When it comes to business contracts, agreements and/or policies, they may all appear to be redundantly similar — at least to the untrained eye. And because many seem to be alike, many business owners assume that they don’t need legal expertise in drafting these essential legal documents and can instead take a one-size-fits-all approach. But as a business owner, using the do-it-yourself method to legal documents is a risky route.

The hundreds of contract and agreement samples and templates found online, which can be downloaded by businesses, will likely not offer provisions or customized language specific to your business or your business’s needs. Nor will contracts drafted for friends or prior businesses and employers. So while this solution appears to be an easy way to sidestep the legal fees involved in drafting these important documents, it’s not.

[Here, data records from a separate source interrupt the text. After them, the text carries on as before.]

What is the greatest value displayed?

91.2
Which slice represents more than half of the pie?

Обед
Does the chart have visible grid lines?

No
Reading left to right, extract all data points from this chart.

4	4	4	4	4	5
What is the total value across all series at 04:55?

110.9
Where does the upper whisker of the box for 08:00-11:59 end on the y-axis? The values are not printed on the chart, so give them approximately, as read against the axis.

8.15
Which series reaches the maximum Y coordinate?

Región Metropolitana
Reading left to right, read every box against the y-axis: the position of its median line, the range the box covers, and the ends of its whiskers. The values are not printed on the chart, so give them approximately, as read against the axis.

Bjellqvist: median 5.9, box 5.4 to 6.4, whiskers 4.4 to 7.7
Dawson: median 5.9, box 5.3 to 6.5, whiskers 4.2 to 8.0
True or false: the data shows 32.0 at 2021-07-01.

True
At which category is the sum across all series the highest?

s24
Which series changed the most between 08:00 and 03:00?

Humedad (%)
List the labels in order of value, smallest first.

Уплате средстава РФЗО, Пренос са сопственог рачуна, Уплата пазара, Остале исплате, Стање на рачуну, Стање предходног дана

Even if the agreement or policy appears to have been drafted for a similar business or purpose, without a careful review by someone familiar with the facts relating to the original purpose, it is risky to rely on a policy or agreement that had originally been written for another business entity. That’s because the details in a specific contract are necessary in that contract but may not be in another. A precedent contract may be well drafted but it was not drafted to meet a specific need and situation — it may have been written to meet a different need in a different situation. It likely contains crucial terminology or clauses specific to the situation it was referencing. A necessary provision may be missing; worse yet, a provision, which was a benefit in the original contract, could result in unintended, harmful consequences in another context. An omission or oversight may nullify your contract, resulting in anything from a corporate headache to a fine.

Unintended consequences

For example, a contract between a business and a consultant may include a clause stating who owns the rights to the completed work. The answer to that would likely be negotiated and included in great detail or excluded from the contract. Such a clause may have to have been excluded from the contract you’re relying on for a good reason — but may be necessary in your relationship with the consultant.

Another consequence of using precedent contracts for your own business purposes is that laws, and specific language around them, differ from province to province, and most definitely from country to country. An employment agreement drafted in New York State, for example, would contain language and clauses that are inapplicable and unenforceable in Ontario.

Only a lawyer who comprehends the complexities of the law can draft an agreement that is appropriate for your business. A precedent contract, policy or agreement can be used as a starting point and referenced but cannot act as a substitute for thinking through what’s required.